======== Quoted text ========
Figure 1: AI Cluster Topology
The network planning for the cluster is as follows:
-
The calico CNI runs on the eth0 network card of the nodes to carry Kubernetes traffic. The AI workload will be assigned a default calico network interface for control plane communication.
-
The nodes use Mellanox ConnectX5 network cards with RDMA functionality to carry the RDMA traffic for AI computation. The network cards are connected to a rail-optimized network. The AI workload will be additionally assigned SR-IOV virtualized interfaces for all RDMA network cards to ensure high-speed network communication for the GPUs.
-
Refer to the Spiderpool Installation Requirements.
-
Prepare the Helm binary on the host.
-
In Infiniband network scenarios, ensure that the OpenSM subnet manager is functioning properly.
-
Install a Kubernetes cluster with kubelet running on the host’s eth0 network card as shown in Figure 1. Install Calico as the default CNI for the cluster, using the host’s eth0 network card for Calico’s traffic forwarding. If not installed, refer to the official documentation or use the following commands to install:
$ kubectl apply -f https://github.com/projectcalico/calico/blob/master/manifests/calico.yaml $ kubectl wait --for=condition=ready -l k8s-app=calico-node pod -n kube-system # set calico to work on host eth0 $ kubectl set env daemonset -n kube-system calico-node IP_AUTODETECTION_METHOD=kubernetes-internal-ip # set calico to work on host eth0 $ kubectl set env daemonset -n kube-system calico-node IP6_AUTODETECTION_METHOD=kubernetes-internal-ip
-
Install the RDMA network card driver.
========
# Set task 1:
Copy the records verbatim from the line containing "country: Guatemala" through the line containing "state / province: Cartago", with both of those lines included.
======== Available records ========
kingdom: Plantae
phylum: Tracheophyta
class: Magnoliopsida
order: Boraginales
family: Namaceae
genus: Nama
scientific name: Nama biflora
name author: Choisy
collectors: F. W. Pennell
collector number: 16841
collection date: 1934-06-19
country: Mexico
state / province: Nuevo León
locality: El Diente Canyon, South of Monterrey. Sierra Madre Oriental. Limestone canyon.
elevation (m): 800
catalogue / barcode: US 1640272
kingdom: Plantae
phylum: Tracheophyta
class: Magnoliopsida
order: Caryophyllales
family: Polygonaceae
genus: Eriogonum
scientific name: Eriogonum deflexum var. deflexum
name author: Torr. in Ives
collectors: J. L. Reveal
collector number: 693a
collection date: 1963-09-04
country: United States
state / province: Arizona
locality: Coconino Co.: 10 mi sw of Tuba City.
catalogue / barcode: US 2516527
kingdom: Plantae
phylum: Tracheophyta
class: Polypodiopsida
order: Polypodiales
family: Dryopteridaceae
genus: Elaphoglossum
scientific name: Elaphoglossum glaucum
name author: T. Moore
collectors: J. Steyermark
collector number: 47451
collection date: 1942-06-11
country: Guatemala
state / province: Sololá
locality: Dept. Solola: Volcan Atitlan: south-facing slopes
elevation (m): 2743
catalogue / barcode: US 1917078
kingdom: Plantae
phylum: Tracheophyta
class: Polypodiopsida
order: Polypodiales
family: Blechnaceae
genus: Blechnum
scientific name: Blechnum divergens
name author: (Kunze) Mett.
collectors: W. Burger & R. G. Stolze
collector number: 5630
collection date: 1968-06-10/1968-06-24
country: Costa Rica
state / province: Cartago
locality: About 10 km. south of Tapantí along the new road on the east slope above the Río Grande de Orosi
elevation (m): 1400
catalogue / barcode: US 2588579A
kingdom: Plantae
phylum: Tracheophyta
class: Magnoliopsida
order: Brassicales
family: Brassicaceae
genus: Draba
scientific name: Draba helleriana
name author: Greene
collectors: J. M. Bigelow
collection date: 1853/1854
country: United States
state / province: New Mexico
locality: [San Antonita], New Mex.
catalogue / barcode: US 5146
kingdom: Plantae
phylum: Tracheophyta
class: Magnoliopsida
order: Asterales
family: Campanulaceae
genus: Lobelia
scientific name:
========
# Set task 2:
Proceed with the AI cluster networking guide from the point where it stops.

# Exercise response 1:
country: Guatemala
state / province: Sololá
locality: Dept. Solola: Volcan Atitlan: south-facing slopes
elevation (m): 2743
catalogue / barcode: US 1917078
kingdom: Plantae
phylum: Tracheophyta
class: Polypodiopsida
order: Polypodiales
family: Blechnaceae
genus: Blechnum
scientific name: Blechnum divergens
name author: (Kunze) Mett.
collectors: W. Burger & R. G. Stolze
collector number: 5630
collection date: 1968-06-10/1968-06-24
country: Costa Rica
state / province: Cartago

# Exercise response 2:
For Mellanox network cards, you can download the NVIDIA OFED official driver and install it on the host using the following installation command:
mount /root/MLNX_OFED_LINUX-24.01-0.3.3.1-ubuntu22.04-x86_64.iso /mnt /mnt/mlnxofedinstall --all
For Mellanox network cards, you can also perform a containerized installation to batch install drivers on all Mellanox network cards in the cluster hosts. Run the following command. Note that this process requires internet access to fetch some installation packages. When all the OFED pods enter the ready state, it indicates that the OFED driver installation on the hosts is complete:
$ helm repo add spiderchart https://spidernet-io.github.io/charts $ helm repo update $ helm search repo ofed # pelase replace the following values with your actual environment # for china user, it could set `--set image.registry=nvcr.m.daocloud.io` to use a domestic registry $ helm install ofed-driver spiderchart/ofed-driver -n kube-system \ --set image.OSName="ubuntu" \ --set image.OSVer="22.04" \ --set image.Arch="amd64"
If you want the RDMA system to operate in exclusive mode, at least one of the following conditions must be met: (1) The system must be based on the Linux kernel version 5.3.0 or later, with the RDMA module loaded. The RDMA core package provides a method to automatically load the relevant modules at system startup. (2) Mellanox OFED version 4.7 or later is required. In this case, it is not necessary to use a kernel based on version 5.3.0 or later.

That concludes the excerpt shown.